*Your instructions:*
Every line of the records that holds the word "lines" should be copied out.

Stored items

──────────

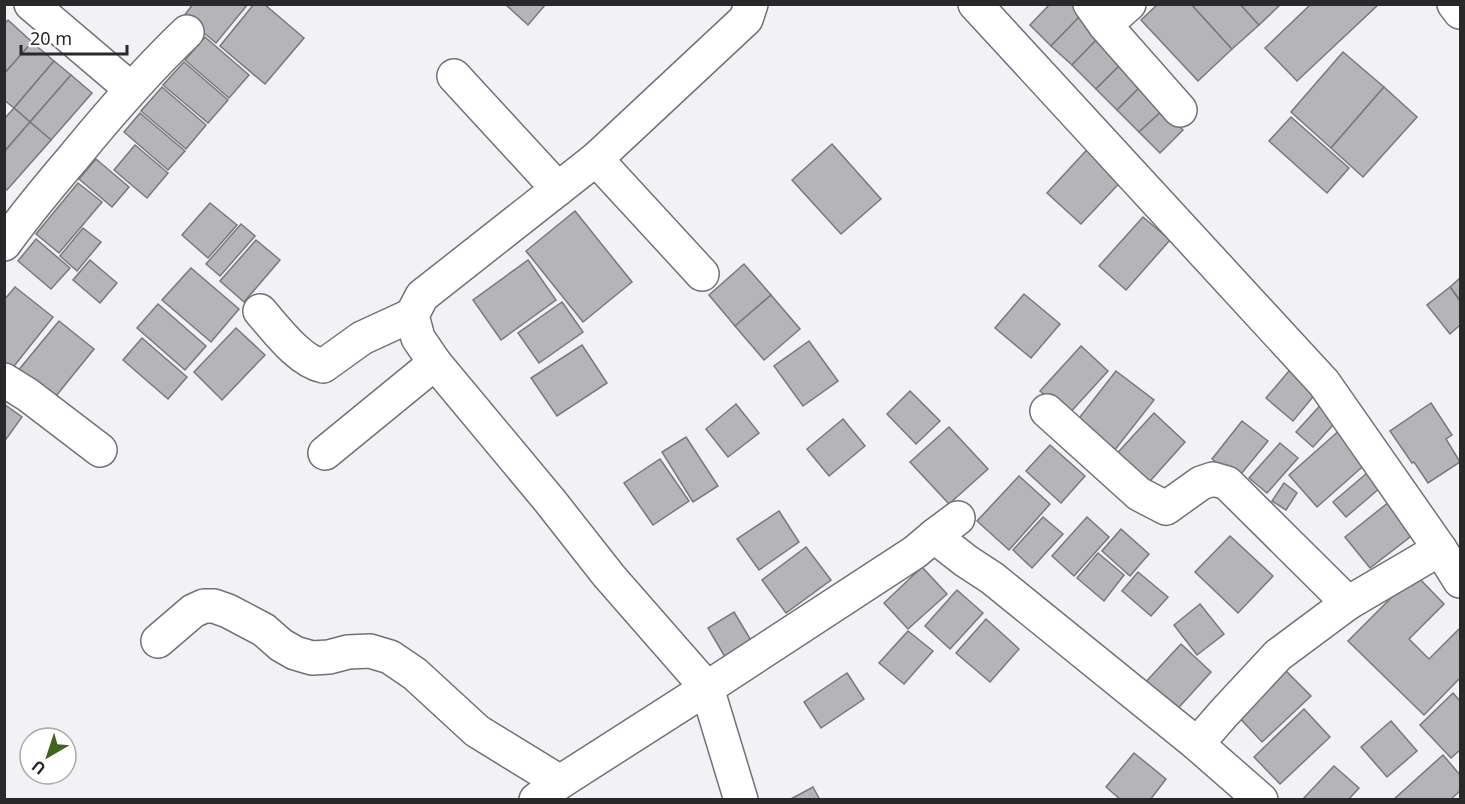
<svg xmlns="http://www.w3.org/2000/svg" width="1465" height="804" font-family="'Noto Sans',sans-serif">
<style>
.building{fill:#b4b4b9;stroke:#79797d;stroke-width:1.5}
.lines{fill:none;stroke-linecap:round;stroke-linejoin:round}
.minor-casing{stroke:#727176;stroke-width:36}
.minor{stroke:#fff;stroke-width:33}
</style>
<rect width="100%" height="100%" fill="#f2f1f6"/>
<g class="building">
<path d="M193 4H248L216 43 184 16Z"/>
<path d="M254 4H264L304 38 265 84 220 46Z"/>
<path d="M505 4H546L528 25Z"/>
<path d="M1050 4H1074L1083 13 1051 46 1030 25Z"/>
<path d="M1158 4H1191L1232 49 1198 81 1141 20Z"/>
<path d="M1191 4H1240L1259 25 1232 49Z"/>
<path d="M1240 4H1281L1259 25Z"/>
<path d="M1311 4H1379L1297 81 1265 48Z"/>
<path d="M1083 13 1103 33 1072 65 1051 46Z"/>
<path d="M8 20 32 42 4 74V24Z"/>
<path d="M1103 33 1128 57 1096 89 1072 65Z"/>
<path d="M205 37 249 75 229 98 185 60Z"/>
<path d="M32 42 54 61 14 108 4 100V74Z"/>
<path d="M1343 52 1384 87 1331 148 1291 112Z"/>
<path d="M1128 57 1149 78 1117 110 1096 89Z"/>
<path d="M54 61 71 75 30 122 14 108Z"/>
<path d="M184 62 228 100 208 123 163 85Z"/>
<path d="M71 75 92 93 51 140 30 122Z"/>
<path d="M162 87 206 125 186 149 141 111Z"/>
<path d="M1140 87 1163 110 1139 132 1117 110Z"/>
<path d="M1384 87 1417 117 1363 177 1331 148Z"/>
<path d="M14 108 30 122 4 152V119Z"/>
<path d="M1163 110 1183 130 1160 153 1139 132Z"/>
<path d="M140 113 185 151 168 170 124 132Z"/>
<path d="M1291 117 1349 168 1327 193 1269 141Z"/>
<path d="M30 122 51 140 7 190 4 187V152Z"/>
<path d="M1094 142 1128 174 1081 224 1047 193Z"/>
<path d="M832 144 881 199 841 234 792 180Z"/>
<path d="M135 145 168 173 147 198 114 170Z"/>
<path d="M96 159 129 187 112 207 79 179Z"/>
<path d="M78 183 102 202 59 253 36 234Z"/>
<path d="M210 203 237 225 208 258 182 235Z"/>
<path d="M575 211 632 282 583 322 526 251Z"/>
<path d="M1143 217 1170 240 1126 290 1099 266Z"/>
<path d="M241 224 255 236 220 276 206 264Z"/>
<path d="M83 228 101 242 77 271 60 256Z"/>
<path d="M36 239 70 268 51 289 18 261Z"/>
<path d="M256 240 280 260 244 302 220 281Z"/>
<path d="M90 260 117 283 100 303 73 280Z"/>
<path d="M528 260 556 300 501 340 473 300Z"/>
<path d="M744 264 771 295 735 326 709 295Z"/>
<path d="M191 268 239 309 211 342 162 300Z"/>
<path d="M1460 278V300L1450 287Z"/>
<path d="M15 287 53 317 11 370 4 364V300Z"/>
<path d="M1450 287 1460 301V325L1450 334 1427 305Z"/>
<path d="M1024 294 1060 324 1031 358 995 328Z"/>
<path d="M771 295 800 329 764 360 735 326Z"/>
<path d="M562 302 583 332 539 363 518 333Z"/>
<path d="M158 304 206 346 185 370 137 328Z"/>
<path d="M59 321 94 349 52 401 17 372Z"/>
<path d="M236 328 265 355 222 400 194 372Z"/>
<path d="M142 338 187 377 168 399 123 360Z"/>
<path d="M809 341 838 381 803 406 774 366Z"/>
<path d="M582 345 607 383 557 416 531 378Z"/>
<path d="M1081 346 1108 371 1067 416 1040 391Z"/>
<path d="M1116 371 1154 400 1114 451 1076 422Z"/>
<path d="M1289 371 1316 393 1293 421 1266 398Z"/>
<path d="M910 391 940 421 916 444 887 414Z"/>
<path d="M1326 399 1343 414 1313 447 1296 432Z"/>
<path d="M1431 403 1452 435 1446 439 1460 462 1428 483 1414 462 1412 463 1390 431Z"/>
<path d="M4 404 22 417 4 442Z"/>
<path d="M736 404 759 433 728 457 706 429Z"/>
<path d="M1154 413 1185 442 1143 489 1111 460Z"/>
<path d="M843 419 865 446 829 476 807 449Z"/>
<path d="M1242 421 1268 441 1237 479 1212 459Z"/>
<path d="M949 427 988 469 949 504 910 462Z"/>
<path d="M1341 429 1369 461 1317 507 1289 475Z"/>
<path d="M686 437 718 486 693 502 662 452Z"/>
<path d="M1280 443 1298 458 1267 493 1249 478Z"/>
<path d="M1050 445 1085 476 1061 503 1026 471Z"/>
<path d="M660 459 689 501 653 525 624 483Z"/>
<path d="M1367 473 1380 488 1346 517 1333 502Z"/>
<path d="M1019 476 1050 504 1009 550 977 521Z"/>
<path d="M1284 483 1297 493 1286 510 1272 501Z"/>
<path d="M1394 498 1419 530 1370 568 1345 537Z"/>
<path d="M779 511 799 542 759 570 737 539Z"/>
<path d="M1043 517 1063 534 1032 568 1013 550Z"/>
<path d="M1087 517 1109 537 1074 576 1052 556Z"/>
<path d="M1121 529 1149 554 1130 576 1102 551Z"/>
<path d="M1230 536 1273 576 1238 613 1195 572Z"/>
<path d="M806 547 831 580 786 613 762 580Z"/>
<path d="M1098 553 1124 575 1104 601 1077 578Z"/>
<path d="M922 567 947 594 908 629 884 603Z"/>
<path d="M1138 572 1168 597 1151 616 1122 591Z"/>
<path d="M1415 574 1444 604 1409 639 1429 659 1460 628V678L1424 715 1348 641Z"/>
<path d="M957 590 983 613 950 649 925 626Z"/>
<path d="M1200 604 1224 634 1197 655 1174 625Z"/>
<path d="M734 612 752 642 725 657 708 628Z"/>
<path d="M986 619 1019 649 990 682 956 653Z"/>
<path d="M908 631 933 651 904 684 879 663Z"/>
<path d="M1181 644 1211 672 1172 715 1142 686Z"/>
<path d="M1283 668 1311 696 1262 742 1235 713Z"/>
<path d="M847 673 864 699 821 728 804 702Z"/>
<path d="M1453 693 1460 701V750L1451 758 1420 725Z"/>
<path d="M1304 709 1330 737 1280 784 1254 757Z"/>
<path d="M1391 721 1417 751 1387 777 1361 747Z"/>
<path d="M1134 753 1166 779 1150 800H1121L1106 787Z"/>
<path d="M1443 755 1460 775V791L1450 800H1393Z"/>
<path d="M1334 766 1359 788 1348 800H1302Z"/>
<path d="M813 787 820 800H789Z"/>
</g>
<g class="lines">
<g class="minor-casing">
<g id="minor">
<path d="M31 4 131 89"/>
<path d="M975 4 1324 383 1440 549 1460 581"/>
<path d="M1090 4 1105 25 1180 110"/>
<path d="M1454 4 1460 12"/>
<path d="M1105 25 1129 4"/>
<path d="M454 76 558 189"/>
<path d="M596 159 702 274"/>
<path d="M4 244C26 214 49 186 73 158 109 114 146 71 187 32"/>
<path d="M260 311C276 329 299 361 323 366L362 338 412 315"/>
<path d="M4 380 28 395 100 450"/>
<path d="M1047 411 1139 494 1166 508 1201 483 1213 479 1227 483 1348 603 1278 655 1224 713 1197 744"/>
<path d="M325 453 435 363"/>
<path d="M934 536 958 518"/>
<path d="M1348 603 1440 549"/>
<path d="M158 641 193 611 204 606H214L228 611 264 630 281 645 295 653 312 658 329 657 348 652 370 651 390 657 415 674 477 731 560 782"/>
<path d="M536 800 560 782 707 688 915 552 934 536 966 561 992 578 1197 744 1261 800"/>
<path d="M741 800 707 688 609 576 550 501 435 363 418 338 412 315 422 296 596 159 746 19 751 4"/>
</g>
</g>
<use href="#minor" class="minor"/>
</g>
<rect width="1465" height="804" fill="none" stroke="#29292a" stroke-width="12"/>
<g transform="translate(48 756) rotate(219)"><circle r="28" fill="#ffffff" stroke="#a9a9aa" stroke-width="1.5"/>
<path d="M0-4.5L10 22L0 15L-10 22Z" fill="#40651e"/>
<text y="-9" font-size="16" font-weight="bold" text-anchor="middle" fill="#29292a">U</text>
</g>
<path d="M21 45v9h106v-9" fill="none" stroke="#29292a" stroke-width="3"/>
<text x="30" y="45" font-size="18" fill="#29292a" stroke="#ffffff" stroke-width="4.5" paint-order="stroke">20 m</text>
</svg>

──────────

*Finished task:*
.lines{fill:none;stroke-linecap:round;stroke-linejoin:round}
<g class="lines">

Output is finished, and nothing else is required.